ArangoDB Enterprise Edition ArangoGraph

Introduced in: v3.9.5, v3.10.2

Normalization values are computed for fields which are processed with Analyzers that have the "norm" feature enabled. These values are used to score fairer if the same tokens occur repeatedly, to emphasize these documents less.

You can set the cache option to true for individual View links or fields of arangosearch Views, as well as for inverted indexes as the default or for specific fields, to always cache the field normalization values in memory. This can improve the performance of scoring and ranking queries.

You can also enable this option to always cache auxiliary data used for querying fields that are indexed with Geo Analyzers in memory, as the default or for specific fields. This can improve the performance of geo-spatial queries.

db.coll1.ensureIndex({
  name: "inv-idx",
  type: "inverted",
  fields: [
    {
      name: "attr",
      analyzer: "text_en",
      cache: true
    }
  ]
});

db.coll2.ensureIndex({
  name: "inv-idx",
  type: "inverted",
  analyzer: "text_en",
  fields: ["attr1", "attr2"],
  cache: true
});

db._createView("myView", "search-alias", { indexes: [
  { collection: "coll1", index: "inv-idx" },
  { collection: "coll2", index: "inv-idx" }
] });

See the inverted index cache property for details.

{
  "links": {
    "coll1": {
      "fields": {
        "attr": {
          "analyzers": ["text_en"],
          "cache": true
        }
      }
    },
    "coll2": {
      "includeAllFields": true,
      "analyzers": ["text_en"],
      "cache": true
    }
  }
}

See the cache Link property for details.

The "norm" Analyzer feature has performance implications even if the cache is used. You can create custom Analyzers without this feature to disable the normalization and improve the performance. Make sure that the result ranking still matches your expectations without normalization. It is recommended to use normalization for a good scoring behavior.

Primary key caching

Introduced in: v3.9.6, v3.10.2

You can always cache the primary key columns in memory. This can improve the performance of queries that return many documents, making it faster to map document IDs in the index to actual documents.

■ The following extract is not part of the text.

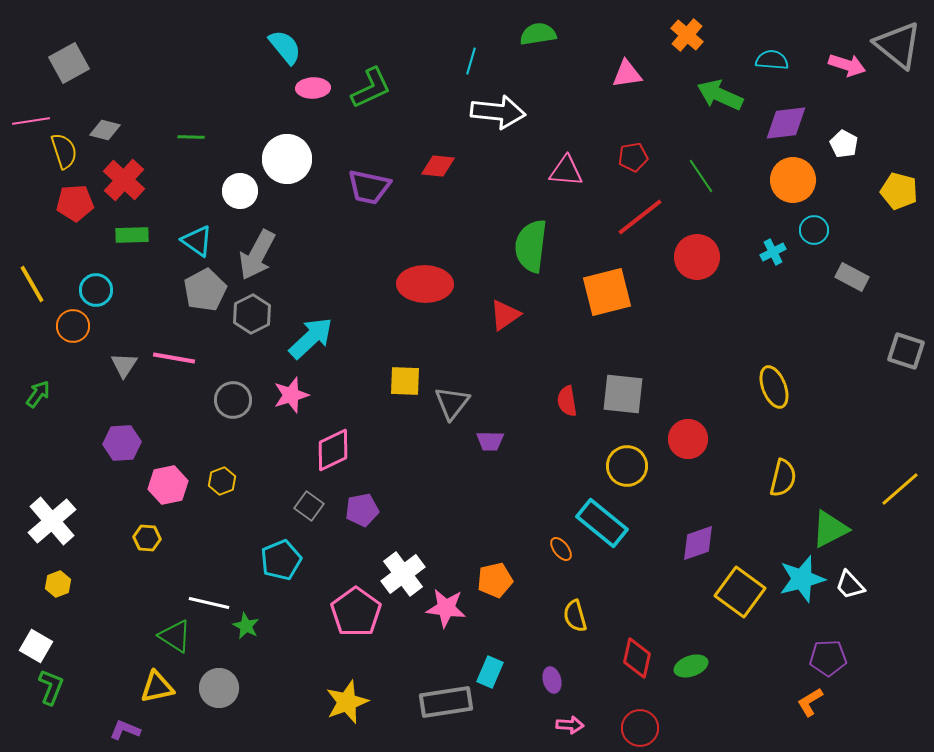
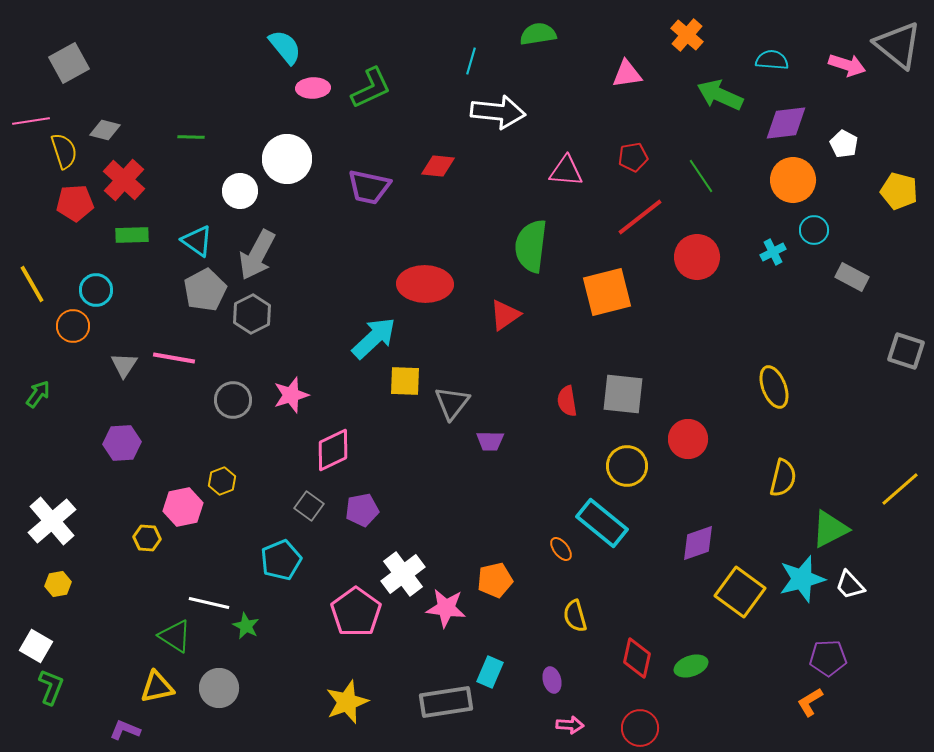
cyan arrow at (311, 338): moved 63 px right
pink hexagon at (168, 485): moved 15 px right, 22 px down
yellow hexagon at (58, 584): rotated 10 degrees clockwise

To enable this feature for inverted indexes and by extension search-alias Views, set the primaryKeyCache property to true when creating inverted indexes.

db.articles.ensureIndex({
  name: "inv-idx",
  type: "inverted",
  fields: ["categories[*]"],
  primaryKeyCache: true
});

db._createView("articlesView", "search-alias", { indexes: [
  { collection: "articles", index: "inv-idx" }
] });

To enable this feature for arangosearch Views, set the primaryKeyCache View property to true on View creation.

{
  "links": {
    "articles": {
      "fields": {
        "categories": {}
      }
    }
  },
  "primaryKeyCache": true
}

Parallel index segment processing

Introduced in: v3.12.0

You can speed up SEARCH queries against Views using the parallelism option to process index segment using multiple threads.

See SEARCH operation in AQL for details.